A brightly colored car, for a start. Ronan had spent hours of his life as the only black car in a short, straightforward game of candy-coated vehicles. He looked for hatchbacks, coupes. Almost never a convertible. No one wanted to mess up their hair. This was a street racer’s wish list: aftermarket parts on any sort of car, yawning exhaust pipes, asphalt-scraping ground-effects, cavernous hood scoops, smoked headlights, mismatched flames painted on fenders. Any car that came with a wing. The more it looked like a handle to lift the car, the better. The silhouette of a shaved head or a hat jerked sideways was a promising sign, as was an arm hanging over the door. A deeply tanned hand braced on the mirror was better. Thumping bass was a call to battle. So were vanity plates, so long as they didn’t say things like HOTGURL or LVBUNY. Bumper stickers were a turnoff, unless they were college radio. Oh, and horsepower didn’t count for anything.
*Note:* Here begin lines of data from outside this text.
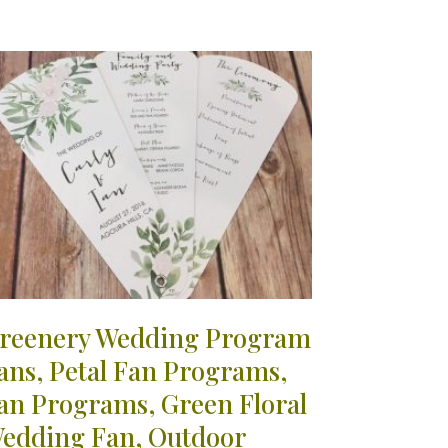
reenery Wedding Program
ans, Petal Fan Programs,
an Programs, Green Floral
edding Fan, Outdoor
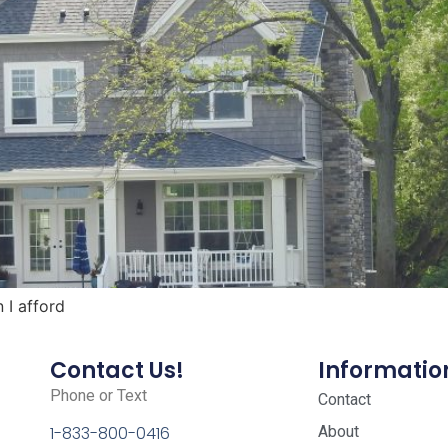
I afford
Contact Us!
Informatio
Phone or Text
Contact
About
1-833-800-0416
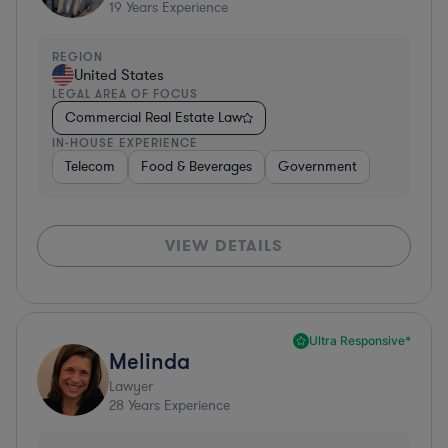
19
Years Experience
REGION
United States
LEGAL AREA OF FOCUS
Commercial Real Estate Law
IN-HOUSE EXPERIENCE
Telecom
Food & Beverages
Government
VIEW DETAILS
Ultra Responsive*
Melinda
Lawyer
28
Years Experience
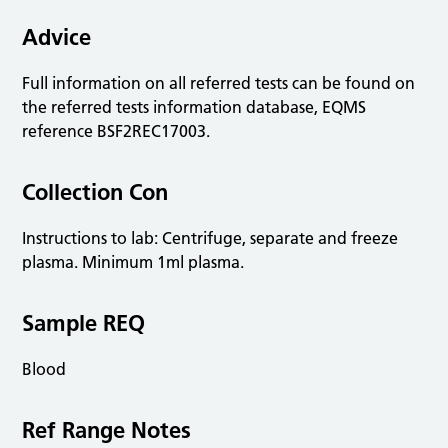
Advice
Full information on all referred tests can be found on
the referred tests information database, EQMS
reference BSF2REC17003.
Collection Con
Instructions to lab: Centrifuge, separate and freeze
plasma. Minimum 1ml plasma.
Sample REQ
Blood
Ref Range Notes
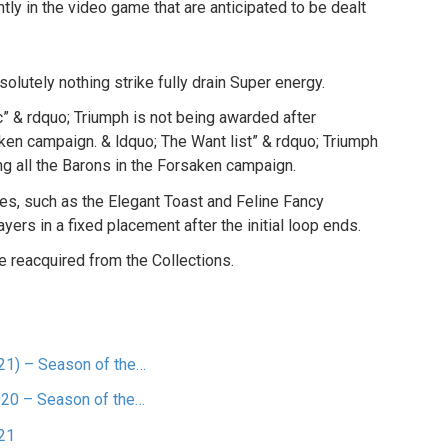
y in the video game that are anticipated to be dealt
solutely nothing strike fully drain Super energy.
c” & rdquo; Triumph is not being awarded after
aken campaign. & ldquo; The Want list” & rdquo; Triumph
ng all the Barons in the Forsaken campaign.
s, such as the Elegant Toast and Feline Fancy
ers in a fixed placement after the initial loop ends.
e reacquired from the Collections.
21) – Season of the…
020 – Season of the…
21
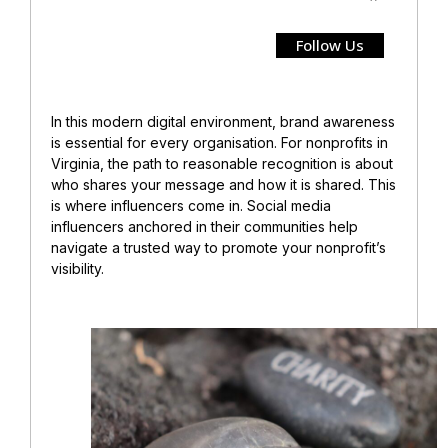
Follow Us
In this modern digital environment, brand awareness
is essential for every organisation. For nonprofits in
Virginia, the path to reasonable recognition is about
who shares your message and how it is shared. This
is where influencers come in. Social media
influencers anchored in their communities help
navigate a trusted way to promote your nonprofit’s
visibility.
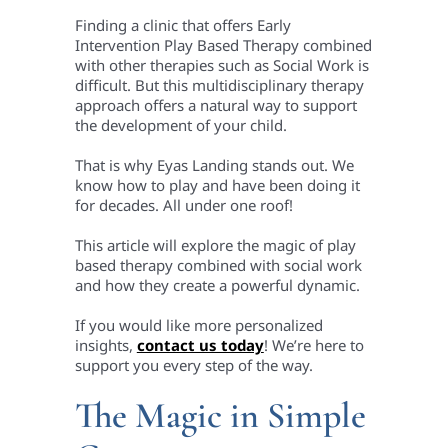
Finding a clinic that offers Early
Intervention Play Based Therapy combined
with other therapies such as Social Work is
difficult. But this multidisciplinary therapy
approach offers a natural way to support
the development of your child.
That is why Eyas Landing stands out. We
know how to play and have been doing it
for decades. All under one roof!
This article will explore the magic of play
based therapy combined with social work
and how they create a powerful dynamic.
If you would like more personalized
insights,
contact us today
! We’re here to
support you every step of the way.
The Magic in Simple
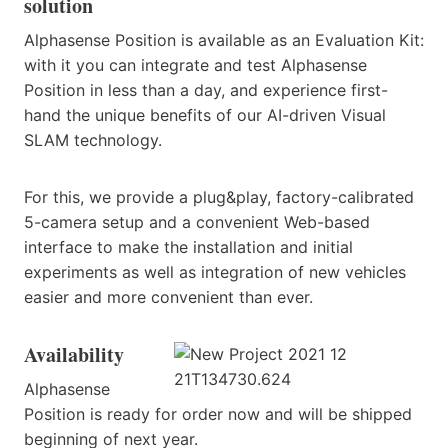
solution
Alphasense Position is available as an Evaluation Kit:
with it you can integrate and test Alphasense
Position in less than a day, and experience first-
hand the unique benefits of our AI-driven Visual
SLAM technology.
For this, we provide a plug&play, factory-calibrated
5-camera setup and a convenient Web-based
interface to make the installation and initial
experiments as well as integration of new vehicles
easier and more convenient than ever.
Availability
Alphasense
Position is ready for order now and will be shipped
beginning of next year.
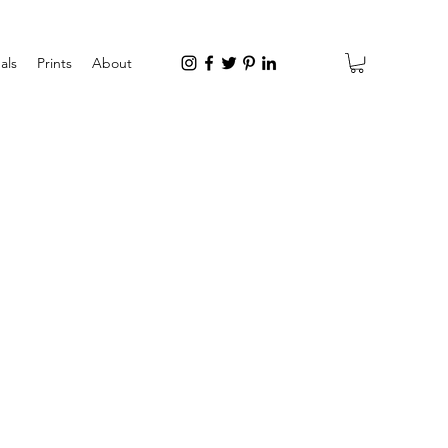
als
Prints
About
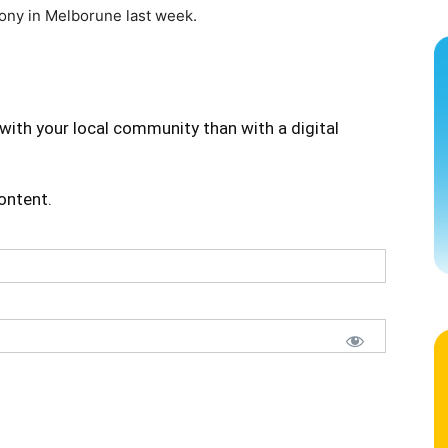
mony in Melborune last week.
with your local community than with a digital
content.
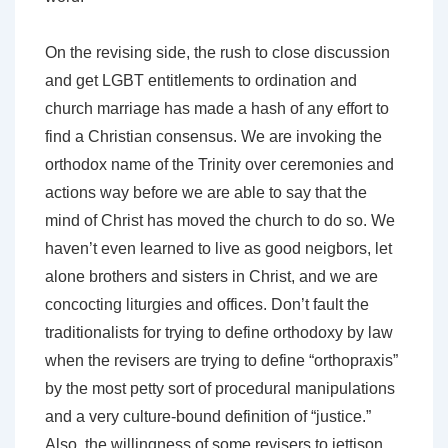
On the revising side, the rush to close discussion
and get LGBT entitlements to ordination and
church marriage has made a hash of any effort to
find a Christian consensus. We are invoking the
orthodox name of the Trinity over ceremonies and
actions way before we are able to say that the
mind of Christ has moved the church to do so. We
haven’t even learned to live as good neigbors, let
alone brothers and sisters in Christ, and we are
concocting liturgies and offices. Don’t fault the
traditionalists for trying to define orthodoxy by law
when the revisers are trying to define “orthopraxis”
by the most petty sort of procedural manipulations
and a very culture-bound definition of “justice.”
Also, the willingness of some revisers to jettison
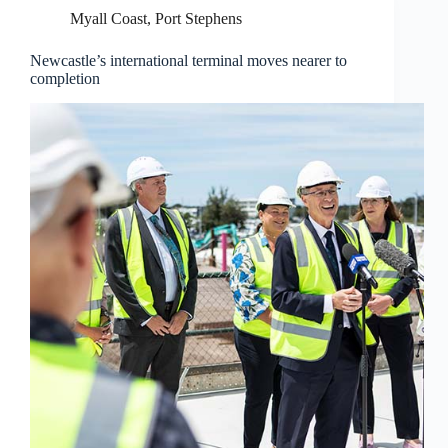
Myall Coast
,
Port Stephens
Newcastle’s international terminal moves nearer to
completion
Half the time, the best sports cars were piloted by middle-aged bankers fearful of what might lie beneath their hood. Ronan used to avoid cars with multiple passengers, too, figuring that a solo driver was more likely to burn rubber at a light. But now he knew that the right sort of passengers would egg on an ordinarily tame driver. There was nothing Ronan liked better than a skinny tanned kid half-hanging out of a noisy, mostly dead red Honda full of his friends.